Как утверждает сам Бадью, его этика истин – ответ на «этизацию политики» и на тот «пассивный нигилизм», который основывает свою «этику» на фигуре «радикального Зла». Коль скоро Бадью исключает универсальный субъект разума, который, в свою очередь, мог бы сообщать моральные законы, а субъект производится только в событии, следовательно, в самих производящих субъект событиях должно быть что-то, что имеет отношение к добру, злу или моральному требованию. Не то или иное событие, образующее локальный субъект, но всякое событие, как его понимает Бадью, должно быть одновременно чем-то этическим. Или, не будучи чем-то этическим, производить субъект, который является этическим. Нет сомнений, все, что только может относиться к этике у Бадью, располагается на стороне события и истины. Как мы уже говорили выше, когда упоминали реактивных и обскурантистских субъектов, зло у Бадью тоже определяется через событие – через его отрицание или фальсификацию. Следует ли из этого заключить, что верность событию есть нечто само по себе этическое? И если да, то почему? Как бы мы ни манипулировали с понятием «этики», едва ли возможно изъять из него смысл ориентации на другого человека. Сколь бы мы ни сводили этику к чистому долгу, последний едва ли бы имел смысл, если бы исполняющий его не предполагал наличие таких же знающих долг разумных существ. В разуме, как и законе, участвуют многие. С некоторой натяжкой можно сказать, что некто хочет поступать в согласии с разумом потому, что быть разумным для него – это возможность возможностей, нечто, что не просто есть у субъекта, но что делает субъекта субъектом. Я не принимаю благо быть разумным; чтобы быть.

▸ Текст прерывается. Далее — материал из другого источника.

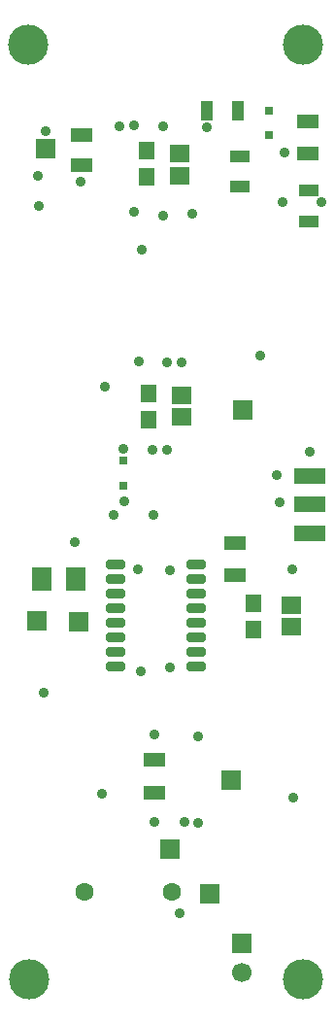
<source format=gbr>
%TF.GenerationSoftware,Altium Limited,Altium Designer,19.0.15 (446)*%
G04 Layer_Color=16711935*
%FSLAX42Y42*%
%MOMM*%
%TF.FileFunction,Soldermask,Bot*%
%TF.Part,Single*%
G01*
G75*
%TA.AperFunction,SMDPad,CuDef*%
%ADD41R,1.75X1.10*%
%ADD42R,1.80X1.10*%
%ADD43R,1.90X1.30*%
%ADD45R,1.10X1.80*%
%ADD50R,0.65X0.79*%
%TA.AperFunction,ComponentPad*%
%ADD54R,1.70X1.70*%
%ADD55C,1.60*%
%ADD56R,1.70X1.70*%
%ADD57C,1.70*%
%TA.AperFunction,ViaPad*%
%ADD58C,3.50*%
%ADD59C,0.90*%
%TA.AperFunction,ConnectorPad*%
%ADD60R,2.70X1.40*%
%TA.AperFunction,SMDPad,CuDef*%
%ADD61R,1.85X1.30*%
%ADD62R,1.70X1.60*%
%ADD63R,1.35X1.65*%
%ADD64R,0.80X0.80*%
G04:AMPARAMS|DCode=65|XSize=0.8mm|YSize=1.65mm|CornerRadius=0.15mm|HoleSize=0mm|Usage=FLASHONLY|Rotation=270.000|XOffset=0mm|YOffset=0mm|HoleType=Round|Shape=RoundedRectangle|*
%AMROUNDEDRECTD65*
21,1,0.80,1.35,0,0,270.0*
21,1,0.50,1.65,0,0,270.0*
1,1,0.31,-0.67,-0.25*
1,1,0.31,-0.67,0.25*
1,1,0.31,0.67,0.25*
1,1,0.31,0.67,-0.25*
%
%ADD65ROUNDEDRECTD65*%
%ADD66R,1.75X2.10*%
D41*
X6000Y11425D02*
D03*
Y11160D02*
D03*
D42*
X6600Y10860D02*
D03*
Y11130D02*
D03*
D43*
X4617Y11343D02*
D03*
Y11612D02*
D03*
D45*
X5980Y11822D02*
D03*
X5710D02*
D03*
D50*
X6250Y11612D02*
D03*
Y11823D02*
D03*
D54*
X4300Y11492D02*
D03*
X5917Y5985D02*
D03*
X4595Y7365D02*
D03*
X6022Y9215D02*
D03*
X4225Y7378D02*
D03*
X5735Y4997D02*
D03*
X5388Y5390D02*
D03*
D55*
X5407Y5010D02*
D03*
X4645D02*
D03*
D56*
X6015Y4569D02*
D03*
D57*
Y4315D02*
D03*
D58*
X6550Y12400D02*
D03*
X4150D02*
D03*
X4160Y4250D02*
D03*
X6550D02*
D03*
D59*
X4797Y5872D02*
D03*
X6607Y8853D02*
D03*
X4560Y8060D02*
D03*
X4822Y9418D02*
D03*
X4285Y6747D02*
D03*
X6460Y5838D02*
D03*
X5247Y8300D02*
D03*
X4895D02*
D03*
X5388Y6972D02*
D03*
X5133Y6938D02*
D03*
X5385Y7820D02*
D03*
X6345Y8405D02*
D03*
X6710Y11028D02*
D03*
X4300Y11643D02*
D03*
X4605Y11207D02*
D03*
X6370Y11028D02*
D03*
X6385Y11453D02*
D03*
X4945Y11685D02*
D03*
X5710Y11678D02*
D03*
X5138Y10612D02*
D03*
X4245Y10990D02*
D03*
X4235Y11257D02*
D03*
X5578Y10920D02*
D03*
X5325Y10903D02*
D03*
X5072Y10943D02*
D03*
X5488Y9630D02*
D03*
X6178Y9688D02*
D03*
X6317Y8650D02*
D03*
X5117Y9638D02*
D03*
X5075Y11697D02*
D03*
X5329Y11689D02*
D03*
X4985Y8415D02*
D03*
X4979Y8877D02*
D03*
X5238Y8865D02*
D03*
X5110Y7822D02*
D03*
X5360Y8870D02*
D03*
X5360Y9625D02*
D03*
X6453Y7828D02*
D03*
X5635Y6372D02*
D03*
X5635Y5613D02*
D03*
X5512Y5620D02*
D03*
X5253Y6383D02*
D03*
X5254Y5625D02*
D03*
X5470Y4828D02*
D03*
D60*
X6610Y8640D02*
D03*
Y8390D02*
D03*
Y8140D02*
D03*
D61*
X5953Y8055D02*
D03*
Y7770D02*
D03*
X6593Y11445D02*
D03*
Y11730D02*
D03*
X5255Y6162D02*
D03*
Y5878D02*
D03*
D62*
X5470Y11445D02*
D03*
Y11255D02*
D03*
X5485Y9340D02*
D03*
Y9150D02*
D03*
X6443Y7512D02*
D03*
Y7322D02*
D03*
D63*
X5185Y11245D02*
D03*
Y11475D02*
D03*
X5200Y9125D02*
D03*
Y9355D02*
D03*
X6115Y7297D02*
D03*
Y7528D02*
D03*
D64*
X4983Y8550D02*
D03*
Y8770D02*
D03*
D65*
X5615Y7865D02*
D03*
Y7739D02*
D03*
Y7611D02*
D03*
Y7485D02*
D03*
Y7357D02*
D03*
Y7231D02*
D03*
Y7104D02*
D03*
Y6976D02*
D03*
X4910Y7865D02*
D03*
Y7739D02*
D03*
Y7611D02*
D03*
Y7485D02*
D03*
Y7357D02*
D03*
Y7231D02*
D03*
Y7104D02*
D03*
Y6976D02*
D03*
D66*
X4565Y7740D02*
D03*
X4270D02*
D03*
%TF.MD5,f0172f090093adf22b465520d0238ac2*%
M02*

</source>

Я, нужно соучаствовать в разуме. У Бадью мы можем найти подобную картину. В том, насколько он явно и без экивоков высказывает то, что является высшим благом, есть нечто нарочито-провокационно-классичное, или, иначе, архаичное: «У Аристотеля есть формулировка, которую я люблю и часто повторяю: "Жить бессмертно". У этого аффекта есть другие имена – "блаженство" у Спинозы, "Сверхчеловек" у Ницше. Я думаю, что есть аффект истинной жизни… Этот аффект – утвердительно ощущение расширения индивида, возникающее, когда он начинает принадлежать субъекту истины»[40]. Классичность и смелость Бадью состоит в том, что он не мыслит этику без того, чтобы мыслить некое высшее состояние, доступное смертному. Возможна ли философия, «достойная своего имени», которая бы не полагала нечто подобное?